Niedersächsische Bingo-Umweltstiftung zeichnet Vereinsarbeit als Projekt mit Vorbildcharakter aus

Karoxbostel. Dem Betriebsgebäude der Wassermühle im Seevetaler Gemeindeteil Karoxbostel droht 119 Jahre nach ihrer Fertigstellung ein schnelles Ende. Schneeflocken rieseln derzeit vom Himmel durch mehrere etwa einen Quadratmeter große Löcher im Reetdach direkt ins Innere. Die Feuchtigkeit macht den historischen Balken zu schaffen, die den Dachstuhl tragen. "Es ist wichtig, dass wir den Raum schnell oben dichtkriegen", sagt Franz Rosenkranz. Der 66 Jahre alte Müllermeister erklärt bereits Besuchern der Moisburger Wassermühle, wie aus Korn Mehl entsteht. In spätestens fünf Jahren möchte er auch Gästen in Karoxbostel sein Handwerk präsentieren. Die in den kommenden Wochen geplanten Sanierungsarbeiten durch spezialisierte Dachdecker sind ein entscheidender Schritt dorthin.

Wie berichtet, hat sich im Februar ein Verein gegründet, der das unter Denkmalschutz stehende Ensemble aus Mühlenhaus, Wohngebäude und Sägerei erhalten möchte. Nach dem Tod des alleinstehenden Eigentümers August-Wilhelm Denecke vor einem Jahr übernahmen die inzwischen 350 Mitglieder um Vereinsvorsitzende Emily Weede zunächst Aufräumarbeiten. Gefunden haben sie dabei neben Dokumenten der Mühlen- und Familiengeschichte auch einen Oldtimer und historische Silbermünzen mit hohem Sammlerwert.

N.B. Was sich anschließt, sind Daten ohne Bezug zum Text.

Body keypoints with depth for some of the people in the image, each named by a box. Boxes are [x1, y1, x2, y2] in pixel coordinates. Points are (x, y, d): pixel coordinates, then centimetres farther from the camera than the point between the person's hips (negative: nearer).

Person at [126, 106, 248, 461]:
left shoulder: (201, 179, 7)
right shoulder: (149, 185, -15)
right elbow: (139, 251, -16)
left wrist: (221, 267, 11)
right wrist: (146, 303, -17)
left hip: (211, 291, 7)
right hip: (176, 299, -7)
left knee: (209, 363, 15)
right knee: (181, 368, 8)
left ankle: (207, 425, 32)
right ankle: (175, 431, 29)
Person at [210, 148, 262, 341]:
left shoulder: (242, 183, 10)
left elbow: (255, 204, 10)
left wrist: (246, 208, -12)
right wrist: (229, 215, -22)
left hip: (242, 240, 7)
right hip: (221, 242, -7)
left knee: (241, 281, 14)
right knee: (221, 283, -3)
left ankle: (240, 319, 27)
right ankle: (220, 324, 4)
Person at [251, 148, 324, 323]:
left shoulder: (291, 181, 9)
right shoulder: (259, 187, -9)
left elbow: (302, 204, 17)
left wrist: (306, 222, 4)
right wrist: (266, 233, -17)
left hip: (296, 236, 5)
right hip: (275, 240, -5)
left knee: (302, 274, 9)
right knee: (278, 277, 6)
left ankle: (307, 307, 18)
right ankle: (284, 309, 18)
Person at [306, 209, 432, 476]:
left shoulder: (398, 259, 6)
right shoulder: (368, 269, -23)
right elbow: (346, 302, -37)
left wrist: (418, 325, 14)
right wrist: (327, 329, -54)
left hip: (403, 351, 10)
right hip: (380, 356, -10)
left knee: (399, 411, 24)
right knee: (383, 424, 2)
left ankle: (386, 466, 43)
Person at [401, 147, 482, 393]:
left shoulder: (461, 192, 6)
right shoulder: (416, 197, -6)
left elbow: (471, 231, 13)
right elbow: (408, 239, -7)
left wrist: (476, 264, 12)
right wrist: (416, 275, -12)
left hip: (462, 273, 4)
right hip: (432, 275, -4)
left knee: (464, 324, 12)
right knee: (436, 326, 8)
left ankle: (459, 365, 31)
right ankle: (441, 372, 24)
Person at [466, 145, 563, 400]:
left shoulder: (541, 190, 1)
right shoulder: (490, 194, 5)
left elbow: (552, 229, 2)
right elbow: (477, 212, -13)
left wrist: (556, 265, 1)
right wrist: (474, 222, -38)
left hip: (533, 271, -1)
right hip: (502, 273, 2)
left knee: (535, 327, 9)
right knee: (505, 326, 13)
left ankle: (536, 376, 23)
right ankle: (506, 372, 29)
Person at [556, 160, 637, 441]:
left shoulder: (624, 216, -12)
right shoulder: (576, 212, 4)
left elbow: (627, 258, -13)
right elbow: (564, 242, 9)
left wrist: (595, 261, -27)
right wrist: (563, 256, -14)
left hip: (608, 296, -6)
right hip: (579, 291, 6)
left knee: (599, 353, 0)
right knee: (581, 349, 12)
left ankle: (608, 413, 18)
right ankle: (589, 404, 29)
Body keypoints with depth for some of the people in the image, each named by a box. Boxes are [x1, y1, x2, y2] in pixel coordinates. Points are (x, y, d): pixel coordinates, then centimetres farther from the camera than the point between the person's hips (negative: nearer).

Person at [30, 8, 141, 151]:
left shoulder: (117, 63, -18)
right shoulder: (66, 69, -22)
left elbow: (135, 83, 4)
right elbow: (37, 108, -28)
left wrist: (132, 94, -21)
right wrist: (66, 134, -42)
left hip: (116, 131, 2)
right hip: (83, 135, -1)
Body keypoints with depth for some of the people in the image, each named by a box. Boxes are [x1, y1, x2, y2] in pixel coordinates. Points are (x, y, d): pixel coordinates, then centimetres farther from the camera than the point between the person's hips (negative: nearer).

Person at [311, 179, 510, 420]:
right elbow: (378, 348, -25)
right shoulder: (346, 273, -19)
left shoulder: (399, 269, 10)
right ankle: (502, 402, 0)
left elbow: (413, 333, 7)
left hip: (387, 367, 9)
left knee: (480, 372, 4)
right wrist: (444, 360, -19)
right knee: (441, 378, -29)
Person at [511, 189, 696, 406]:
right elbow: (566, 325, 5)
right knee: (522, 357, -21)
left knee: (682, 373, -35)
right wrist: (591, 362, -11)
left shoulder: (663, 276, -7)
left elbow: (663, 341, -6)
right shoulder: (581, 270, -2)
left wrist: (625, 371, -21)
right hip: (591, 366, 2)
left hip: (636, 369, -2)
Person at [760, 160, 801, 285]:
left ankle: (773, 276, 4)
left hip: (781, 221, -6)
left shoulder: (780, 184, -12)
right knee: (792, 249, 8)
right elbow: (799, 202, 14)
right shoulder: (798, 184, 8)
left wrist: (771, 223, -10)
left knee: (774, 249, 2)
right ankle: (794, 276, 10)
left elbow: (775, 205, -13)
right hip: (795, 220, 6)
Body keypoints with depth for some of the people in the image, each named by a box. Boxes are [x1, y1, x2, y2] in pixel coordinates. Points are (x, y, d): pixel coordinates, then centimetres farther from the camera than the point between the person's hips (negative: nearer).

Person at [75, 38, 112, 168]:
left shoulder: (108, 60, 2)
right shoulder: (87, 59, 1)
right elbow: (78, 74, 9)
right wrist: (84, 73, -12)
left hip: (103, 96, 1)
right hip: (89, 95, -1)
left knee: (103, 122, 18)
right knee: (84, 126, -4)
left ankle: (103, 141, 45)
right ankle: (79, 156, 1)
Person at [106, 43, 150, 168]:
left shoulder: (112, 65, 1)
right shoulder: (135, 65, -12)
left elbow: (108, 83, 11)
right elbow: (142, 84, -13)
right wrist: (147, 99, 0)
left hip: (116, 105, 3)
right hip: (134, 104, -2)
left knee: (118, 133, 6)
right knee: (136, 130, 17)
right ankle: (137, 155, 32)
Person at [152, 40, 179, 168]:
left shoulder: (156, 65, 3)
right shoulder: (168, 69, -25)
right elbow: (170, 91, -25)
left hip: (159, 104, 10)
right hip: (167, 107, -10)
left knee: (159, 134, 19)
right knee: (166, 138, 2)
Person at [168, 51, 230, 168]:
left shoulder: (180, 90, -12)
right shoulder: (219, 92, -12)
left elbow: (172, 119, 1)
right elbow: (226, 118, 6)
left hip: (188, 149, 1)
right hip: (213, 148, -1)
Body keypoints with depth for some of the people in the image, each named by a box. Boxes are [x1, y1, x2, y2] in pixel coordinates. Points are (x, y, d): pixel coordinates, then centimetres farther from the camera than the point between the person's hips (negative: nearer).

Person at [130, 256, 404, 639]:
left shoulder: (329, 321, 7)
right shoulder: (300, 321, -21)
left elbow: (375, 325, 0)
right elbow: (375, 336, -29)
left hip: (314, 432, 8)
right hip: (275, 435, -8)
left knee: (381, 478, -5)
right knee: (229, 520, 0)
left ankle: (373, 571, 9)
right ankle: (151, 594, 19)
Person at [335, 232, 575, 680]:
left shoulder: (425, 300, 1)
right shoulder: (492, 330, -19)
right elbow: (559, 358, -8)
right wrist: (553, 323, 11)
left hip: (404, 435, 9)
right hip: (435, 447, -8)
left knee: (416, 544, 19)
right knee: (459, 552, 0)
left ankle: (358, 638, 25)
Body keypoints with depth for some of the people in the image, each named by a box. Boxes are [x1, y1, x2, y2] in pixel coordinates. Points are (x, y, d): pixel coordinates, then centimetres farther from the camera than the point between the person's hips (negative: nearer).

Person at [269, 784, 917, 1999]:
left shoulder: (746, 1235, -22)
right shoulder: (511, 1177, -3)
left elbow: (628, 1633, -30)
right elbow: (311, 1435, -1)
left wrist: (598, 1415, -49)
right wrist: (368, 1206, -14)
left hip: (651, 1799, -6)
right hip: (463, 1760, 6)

Um die insgesamt etwa 90.000 Euro teure Dachsanierung zu finanzieren, sind aber Zuschüsse notwendig. Mehr als die Hälfte de Geldes kommt von der Niedersächsischen Bingo-Umweltstiftung, die ein Zehntel ihres Fördervolumens an ehrenamtliche Initiativen der Denkmalpflege gibt. Die Karoxbosteler Mühle wurde bei einer Feierstunde mit knapp 50 Gästen am Donnerstagmorgen zudem als Projekt des Monats ausgezeichnet, weil es ein gutes Vorbild für ähnliche Kulturdenkmäler sei.

"In diesen Gemäuern wird Geschichte lebendig", sagt Klaus Püttmann, Oberkonservator des Niedersächsischen Landesamtes für Denkmalpflege. "Es ist ein Glücksfall, dass das Ensemble so vollständig erhalten ist." Zusammen mit den dort entdeckten Mühlenbüchern und Maschinen sei es eine Fundgrube für die volkskundliche und technikgeschichtliche Forschung. Neben Wissenschaftlern können nach Abschluss der Dachsanierung auch Hobbyhistoriker und Kulturinteressierte die Mühle entdecken.

Am 9. April 2013 dient die leer geräumte Diele des Haupthauses an der Karoxbosteler Chaussee zunächst als Konzertbühne. Als Veranstaltung in der Reihe Kultursommer gibt es eine Lesung des Romans Krabat von Otfried Preußler, in dem ein Müllermeister seine Knappen die Schwarzen Künste lehrt. Und auch eine 2013 geplante Sonderproduktion des Hamburger Thalia Theaters setzt auf die unheimliche Atmosphäre in der alten Mühle.